Stated goal >> Edit the entries below so that each "dist" becomes "distance", and keep every other character the same.

* begin Source material *

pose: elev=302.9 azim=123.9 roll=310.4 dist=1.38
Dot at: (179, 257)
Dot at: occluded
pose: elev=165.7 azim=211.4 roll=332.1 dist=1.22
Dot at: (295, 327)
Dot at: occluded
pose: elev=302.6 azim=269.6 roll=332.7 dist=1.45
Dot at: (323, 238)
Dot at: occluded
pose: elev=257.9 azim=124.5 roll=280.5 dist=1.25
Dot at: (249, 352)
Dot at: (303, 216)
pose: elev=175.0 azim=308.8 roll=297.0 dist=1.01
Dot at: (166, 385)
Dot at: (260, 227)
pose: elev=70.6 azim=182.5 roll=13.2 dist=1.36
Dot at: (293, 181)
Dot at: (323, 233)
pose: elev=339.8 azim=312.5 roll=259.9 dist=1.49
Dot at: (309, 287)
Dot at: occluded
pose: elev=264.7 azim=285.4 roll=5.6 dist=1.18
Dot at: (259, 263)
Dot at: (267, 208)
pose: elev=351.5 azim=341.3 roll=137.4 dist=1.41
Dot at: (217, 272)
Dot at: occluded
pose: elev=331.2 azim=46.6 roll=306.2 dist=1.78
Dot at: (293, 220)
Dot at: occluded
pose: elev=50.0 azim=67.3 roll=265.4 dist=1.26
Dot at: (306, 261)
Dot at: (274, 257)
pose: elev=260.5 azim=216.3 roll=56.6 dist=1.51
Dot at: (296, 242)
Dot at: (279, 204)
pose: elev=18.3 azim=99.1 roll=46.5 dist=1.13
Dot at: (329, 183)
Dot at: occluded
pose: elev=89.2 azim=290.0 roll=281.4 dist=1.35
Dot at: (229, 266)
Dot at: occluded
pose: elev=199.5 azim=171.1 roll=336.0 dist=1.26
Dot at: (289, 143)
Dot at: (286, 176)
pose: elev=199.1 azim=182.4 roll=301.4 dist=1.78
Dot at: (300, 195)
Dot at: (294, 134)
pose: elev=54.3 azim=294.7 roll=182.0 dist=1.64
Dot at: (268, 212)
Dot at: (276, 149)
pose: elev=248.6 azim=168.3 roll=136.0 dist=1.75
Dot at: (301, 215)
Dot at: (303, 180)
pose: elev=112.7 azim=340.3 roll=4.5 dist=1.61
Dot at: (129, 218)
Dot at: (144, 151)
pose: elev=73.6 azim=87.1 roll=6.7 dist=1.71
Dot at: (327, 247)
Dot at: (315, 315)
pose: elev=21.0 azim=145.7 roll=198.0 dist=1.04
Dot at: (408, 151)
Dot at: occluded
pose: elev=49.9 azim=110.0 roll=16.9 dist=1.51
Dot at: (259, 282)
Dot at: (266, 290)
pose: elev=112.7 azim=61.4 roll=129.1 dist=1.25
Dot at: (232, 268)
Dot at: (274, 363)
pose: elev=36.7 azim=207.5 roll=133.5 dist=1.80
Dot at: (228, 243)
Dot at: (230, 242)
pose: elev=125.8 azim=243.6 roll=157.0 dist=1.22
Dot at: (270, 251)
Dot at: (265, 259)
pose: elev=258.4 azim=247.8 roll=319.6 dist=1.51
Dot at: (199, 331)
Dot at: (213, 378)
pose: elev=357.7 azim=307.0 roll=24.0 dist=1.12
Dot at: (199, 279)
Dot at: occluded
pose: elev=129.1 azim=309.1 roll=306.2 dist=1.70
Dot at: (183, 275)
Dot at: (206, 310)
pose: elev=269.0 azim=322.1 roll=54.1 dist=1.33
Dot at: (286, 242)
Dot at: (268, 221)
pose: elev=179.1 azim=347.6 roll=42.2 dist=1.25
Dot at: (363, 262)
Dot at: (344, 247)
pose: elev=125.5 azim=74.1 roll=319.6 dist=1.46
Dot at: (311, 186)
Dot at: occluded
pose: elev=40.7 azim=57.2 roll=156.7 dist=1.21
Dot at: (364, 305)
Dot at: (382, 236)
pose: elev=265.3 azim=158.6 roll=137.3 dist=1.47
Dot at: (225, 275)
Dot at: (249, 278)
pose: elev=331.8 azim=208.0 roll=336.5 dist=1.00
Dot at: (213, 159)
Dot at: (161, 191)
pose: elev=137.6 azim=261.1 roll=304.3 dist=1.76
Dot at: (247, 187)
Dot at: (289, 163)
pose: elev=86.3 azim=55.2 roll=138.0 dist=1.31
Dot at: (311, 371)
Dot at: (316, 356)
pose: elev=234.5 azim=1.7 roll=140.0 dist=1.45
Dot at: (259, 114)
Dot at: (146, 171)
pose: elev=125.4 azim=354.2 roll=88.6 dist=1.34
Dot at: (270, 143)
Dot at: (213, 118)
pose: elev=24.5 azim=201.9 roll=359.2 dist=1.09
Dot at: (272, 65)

* end Source material *

Result for this task >>
pose: elev=302.9 azim=123.9 roll=310.4 distance=1.38
Dot at: (179, 257)
Dot at: occluded
pose: elev=165.7 azim=211.4 roll=332.1 distance=1.22
Dot at: (295, 327)
Dot at: occluded
pose: elev=302.6 azim=269.6 roll=332.7 distance=1.45
Dot at: (323, 238)
Dot at: occluded
pose: elev=257.9 azim=124.5 roll=280.5 distance=1.25
Dot at: (249, 352)
Dot at: (303, 216)
pose: elev=175.0 azim=308.8 roll=297.0 distance=1.01
Dot at: (166, 385)
Dot at: (260, 227)
pose: elev=70.6 azim=182.5 roll=13.2 distance=1.36
Dot at: (293, 181)
Dot at: (323, 233)
pose: elev=339.8 azim=312.5 roll=259.9 distance=1.49
Dot at: (309, 287)
Dot at: occluded
pose: elev=264.7 azim=285.4 roll=5.6 distance=1.18
Dot at: (259, 263)
Dot at: (267, 208)
pose: elev=351.5 azim=341.3 roll=137.4 distance=1.41
Dot at: (217, 272)
Dot at: occluded
pose: elev=331.2 azim=46.6 roll=306.2 distance=1.78
Dot at: (293, 220)
Dot at: occluded
pose: elev=50.0 azim=67.3 roll=265.4 distance=1.26
Dot at: (306, 261)
Dot at: (274, 257)
pose: elev=260.5 azim=216.3 roll=56.6 distance=1.51
Dot at: (296, 242)
Dot at: (279, 204)
pose: elev=18.3 azim=99.1 roll=46.5 distance=1.13
Dot at: (329, 183)
Dot at: occluded
pose: elev=89.2 azim=290.0 roll=281.4 distance=1.35
Dot at: (229, 266)
Dot at: occluded
pose: elev=199.5 azim=171.1 roll=336.0 distance=1.26
Dot at: (289, 143)
Dot at: (286, 176)
pose: elev=199.1 azim=182.4 roll=301.4 distance=1.78
Dot at: (300, 195)
Dot at: (294, 134)
pose: elev=54.3 azim=294.7 roll=182.0 distance=1.64
Dot at: (268, 212)
Dot at: (276, 149)
pose: elev=248.6 azim=168.3 roll=136.0 distance=1.75
Dot at: (301, 215)
Dot at: (303, 180)
pose: elev=112.7 azim=340.3 roll=4.5 distance=1.61
Dot at: (129, 218)
Dot at: (144, 151)
pose: elev=73.6 azim=87.1 roll=6.7 distance=1.71
Dot at: (327, 247)
Dot at: (315, 315)
pose: elev=21.0 azim=145.7 roll=198.0 distance=1.04
Dot at: (408, 151)
Dot at: occluded
pose: elev=49.9 azim=110.0 roll=16.9 distance=1.51
Dot at: (259, 282)
Dot at: (266, 290)
pose: elev=112.7 azim=61.4 roll=129.1 distance=1.25
Dot at: (232, 268)
Dot at: (274, 363)
pose: elev=36.7 azim=207.5 roll=133.5 distance=1.80
Dot at: (228, 243)
Dot at: (230, 242)
pose: elev=125.8 azim=243.6 roll=157.0 distance=1.22
Dot at: (270, 251)
Dot at: (265, 259)
pose: elev=258.4 azim=247.8 roll=319.6 distance=1.51
Dot at: (199, 331)
Dot at: (213, 378)
pose: elev=357.7 azim=307.0 roll=24.0 distance=1.12
Dot at: (199, 279)
Dot at: occluded
pose: elev=129.1 azim=309.1 roll=306.2 distance=1.70
Dot at: (183, 275)
Dot at: (206, 310)
pose: elev=269.0 azim=322.1 roll=54.1 distance=1.33
Dot at: (286, 242)
Dot at: (268, 221)
pose: elev=179.1 azim=347.6 roll=42.2 distance=1.25
Dot at: (363, 262)
Dot at: (344, 247)
pose: elev=125.5 azim=74.1 roll=319.6 distance=1.46
Dot at: (311, 186)
Dot at: occluded
pose: elev=40.7 azim=57.2 roll=156.7 distance=1.21
Dot at: (364, 305)
Dot at: (382, 236)
pose: elev=265.3 azim=158.6 roll=137.3 distance=1.47
Dot at: (225, 275)
Dot at: (249, 278)
pose: elev=331.8 azim=208.0 roll=336.5 distance=1.00
Dot at: (213, 159)
Dot at: (161, 191)
pose: elev=137.6 azim=261.1 roll=304.3 distance=1.76
Dot at: (247, 187)
Dot at: (289, 163)
pose: elev=86.3 azim=55.2 roll=138.0 distance=1.31
Dot at: (311, 371)
Dot at: (316, 356)
pose: elev=234.5 azim=1.7 roll=140.0 distance=1.45
Dot at: (259, 114)
Dot at: (146, 171)
pose: elev=125.4 azim=354.2 roll=88.6 distance=1.34
Dot at: (270, 143)
Dot at: (213, 118)
pose: elev=24.5 azim=201.9 roll=359.2 distance=1.09
Dot at: (272, 65)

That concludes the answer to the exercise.